§ **Supplied records**
>>

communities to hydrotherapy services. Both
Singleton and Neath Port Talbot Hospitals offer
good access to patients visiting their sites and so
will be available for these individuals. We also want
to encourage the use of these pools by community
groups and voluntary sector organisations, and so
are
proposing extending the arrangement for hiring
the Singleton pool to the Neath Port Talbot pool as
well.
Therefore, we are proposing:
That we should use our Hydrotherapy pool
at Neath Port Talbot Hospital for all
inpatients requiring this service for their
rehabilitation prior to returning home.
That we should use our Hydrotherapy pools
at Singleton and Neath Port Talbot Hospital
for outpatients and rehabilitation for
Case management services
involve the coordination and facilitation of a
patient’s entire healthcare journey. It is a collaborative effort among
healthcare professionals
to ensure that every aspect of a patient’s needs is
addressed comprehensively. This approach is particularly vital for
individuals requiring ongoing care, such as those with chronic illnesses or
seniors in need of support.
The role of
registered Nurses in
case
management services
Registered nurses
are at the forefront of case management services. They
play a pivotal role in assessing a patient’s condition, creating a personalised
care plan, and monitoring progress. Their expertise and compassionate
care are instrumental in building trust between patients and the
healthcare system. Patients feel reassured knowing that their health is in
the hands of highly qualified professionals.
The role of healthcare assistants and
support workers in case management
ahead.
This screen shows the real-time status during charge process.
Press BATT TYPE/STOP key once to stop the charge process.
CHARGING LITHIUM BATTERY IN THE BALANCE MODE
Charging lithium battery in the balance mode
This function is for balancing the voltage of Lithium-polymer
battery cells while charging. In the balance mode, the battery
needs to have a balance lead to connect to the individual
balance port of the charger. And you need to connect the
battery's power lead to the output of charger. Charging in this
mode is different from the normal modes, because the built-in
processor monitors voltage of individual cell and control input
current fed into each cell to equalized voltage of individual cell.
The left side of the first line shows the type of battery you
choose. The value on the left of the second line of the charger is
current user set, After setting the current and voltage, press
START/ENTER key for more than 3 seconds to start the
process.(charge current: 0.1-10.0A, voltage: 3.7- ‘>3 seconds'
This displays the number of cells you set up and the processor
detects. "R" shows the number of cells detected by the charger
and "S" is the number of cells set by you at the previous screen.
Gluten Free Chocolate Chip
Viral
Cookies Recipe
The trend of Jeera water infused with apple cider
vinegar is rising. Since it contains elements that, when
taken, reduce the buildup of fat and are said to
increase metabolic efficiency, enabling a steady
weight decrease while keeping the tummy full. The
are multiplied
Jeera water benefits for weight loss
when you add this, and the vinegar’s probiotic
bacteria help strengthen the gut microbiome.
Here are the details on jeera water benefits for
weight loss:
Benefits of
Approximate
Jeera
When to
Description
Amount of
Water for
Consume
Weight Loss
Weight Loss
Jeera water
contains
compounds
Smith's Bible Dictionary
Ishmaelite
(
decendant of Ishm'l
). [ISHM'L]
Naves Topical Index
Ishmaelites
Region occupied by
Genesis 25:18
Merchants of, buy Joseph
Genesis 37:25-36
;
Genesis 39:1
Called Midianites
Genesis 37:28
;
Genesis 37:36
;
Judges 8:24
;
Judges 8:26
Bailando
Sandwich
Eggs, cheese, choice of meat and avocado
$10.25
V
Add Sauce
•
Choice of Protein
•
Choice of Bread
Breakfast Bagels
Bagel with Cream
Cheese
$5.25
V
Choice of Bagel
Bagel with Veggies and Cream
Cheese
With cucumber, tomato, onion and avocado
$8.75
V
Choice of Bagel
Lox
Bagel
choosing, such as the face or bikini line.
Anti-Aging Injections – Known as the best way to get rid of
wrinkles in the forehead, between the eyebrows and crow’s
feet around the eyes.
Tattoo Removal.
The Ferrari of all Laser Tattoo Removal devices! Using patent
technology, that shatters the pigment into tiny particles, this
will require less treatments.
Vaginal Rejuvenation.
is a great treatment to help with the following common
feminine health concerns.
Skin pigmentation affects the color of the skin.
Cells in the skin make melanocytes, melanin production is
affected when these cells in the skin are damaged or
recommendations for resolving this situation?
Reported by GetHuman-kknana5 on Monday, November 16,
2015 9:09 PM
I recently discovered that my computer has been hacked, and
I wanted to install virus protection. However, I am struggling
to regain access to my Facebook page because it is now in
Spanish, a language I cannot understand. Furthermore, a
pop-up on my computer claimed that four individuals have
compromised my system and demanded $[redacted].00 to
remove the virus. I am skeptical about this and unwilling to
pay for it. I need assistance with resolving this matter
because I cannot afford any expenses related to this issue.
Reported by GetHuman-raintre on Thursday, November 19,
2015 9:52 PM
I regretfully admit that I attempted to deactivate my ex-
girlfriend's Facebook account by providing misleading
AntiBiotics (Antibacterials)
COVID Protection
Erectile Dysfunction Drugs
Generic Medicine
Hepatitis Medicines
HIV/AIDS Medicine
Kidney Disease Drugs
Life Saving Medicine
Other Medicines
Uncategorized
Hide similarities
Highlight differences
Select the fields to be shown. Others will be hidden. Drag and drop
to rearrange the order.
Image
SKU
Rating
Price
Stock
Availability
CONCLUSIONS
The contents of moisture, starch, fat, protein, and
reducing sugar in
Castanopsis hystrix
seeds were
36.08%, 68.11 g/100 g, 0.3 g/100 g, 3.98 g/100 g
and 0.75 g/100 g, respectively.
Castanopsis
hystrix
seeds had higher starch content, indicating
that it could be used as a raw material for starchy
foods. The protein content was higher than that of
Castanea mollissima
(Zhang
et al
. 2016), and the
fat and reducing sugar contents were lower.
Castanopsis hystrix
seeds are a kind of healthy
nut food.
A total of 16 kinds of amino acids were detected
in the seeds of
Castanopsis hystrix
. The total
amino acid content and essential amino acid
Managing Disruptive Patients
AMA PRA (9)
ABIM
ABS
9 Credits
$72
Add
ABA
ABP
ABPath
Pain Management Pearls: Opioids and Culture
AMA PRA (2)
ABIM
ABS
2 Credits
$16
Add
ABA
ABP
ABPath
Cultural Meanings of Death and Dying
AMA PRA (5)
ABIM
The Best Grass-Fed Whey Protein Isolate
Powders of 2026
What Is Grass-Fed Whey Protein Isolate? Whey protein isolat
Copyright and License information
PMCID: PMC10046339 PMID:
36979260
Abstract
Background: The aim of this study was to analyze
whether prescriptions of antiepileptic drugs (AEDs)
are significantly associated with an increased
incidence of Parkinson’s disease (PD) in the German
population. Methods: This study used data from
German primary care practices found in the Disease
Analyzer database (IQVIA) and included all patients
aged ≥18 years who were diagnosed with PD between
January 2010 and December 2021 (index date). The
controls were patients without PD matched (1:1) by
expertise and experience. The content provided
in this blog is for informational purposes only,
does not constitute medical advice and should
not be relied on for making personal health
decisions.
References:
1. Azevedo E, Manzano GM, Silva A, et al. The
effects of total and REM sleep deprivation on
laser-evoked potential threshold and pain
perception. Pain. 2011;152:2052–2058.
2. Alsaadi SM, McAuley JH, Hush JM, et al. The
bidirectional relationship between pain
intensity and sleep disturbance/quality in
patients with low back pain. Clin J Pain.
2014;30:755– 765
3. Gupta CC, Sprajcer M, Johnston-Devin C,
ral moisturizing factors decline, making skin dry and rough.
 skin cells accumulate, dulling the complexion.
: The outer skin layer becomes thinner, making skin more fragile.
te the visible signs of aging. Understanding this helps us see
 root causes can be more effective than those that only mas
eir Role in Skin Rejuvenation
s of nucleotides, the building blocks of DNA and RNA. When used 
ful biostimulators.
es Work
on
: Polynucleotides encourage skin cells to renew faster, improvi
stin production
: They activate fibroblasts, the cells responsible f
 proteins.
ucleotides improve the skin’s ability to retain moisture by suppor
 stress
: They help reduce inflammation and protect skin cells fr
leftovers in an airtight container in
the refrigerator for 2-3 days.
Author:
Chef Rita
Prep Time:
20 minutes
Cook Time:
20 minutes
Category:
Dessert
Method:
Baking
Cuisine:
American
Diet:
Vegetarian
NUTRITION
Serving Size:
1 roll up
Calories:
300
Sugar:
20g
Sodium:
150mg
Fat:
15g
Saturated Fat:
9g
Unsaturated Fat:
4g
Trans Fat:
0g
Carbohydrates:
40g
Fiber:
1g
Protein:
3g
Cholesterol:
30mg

<<

In the listing above, find the line with "Cookies Recipe" and the line with "feet around the eyes.", then print exactly those lines and every line between them.

§ **Solution to the problem**
Cookies Recipe
The trend of Jeera water infused with apple cider
vinegar is rising. Since it contains elements that, when
taken, reduce the buildup of fat and are said to
increase metabolic efficiency, enabling a steady
weight decrease while keeping the tummy full. The
are multiplied
Jeera water benefits for weight loss
when you add this, and the vinegar’s probiotic
bacteria help strengthen the gut microbiome.
Here are the details on jeera water benefits for
weight loss:
Benefits of
Approximate
Jeera
When to
Description
Amount of
Water for
Consume
Weight Loss
Weight Loss
Jeera water
contains
compounds
Smith's Bible Dictionary
Ishmaelite
(
decendant of Ishm'l
). [ISHM'L]
Naves Topical Index
Ishmaelites
Region occupied by
Genesis 25:18
Merchants of, buy Joseph
Genesis 37:25-36
;
Genesis 39:1
Called Midianites
Genesis 37:28
;
Genesis 37:36
;
Judges 8:24
;
Judges 8:26
Bailando
Sandwich
Eggs, cheese, choice of meat and avocado
$10.25
V
Add Sauce
•
Choice of Protein
•
Choice of Bread
Breakfast Bagels
Bagel with Cream
Cheese
$5.25
V
Choice of Bagel
Bagel with Veggies and Cream
Cheese
With cucumber, tomato, onion and avocado
$8.75
V
Choice of Bagel
Lox
Bagel
choosing, such as the face or bikini line.
Anti-Aging Injections – Known as the best way to get rid of
wrinkles in the forehead, between the eyebrows and crow’s
feet around the eyes.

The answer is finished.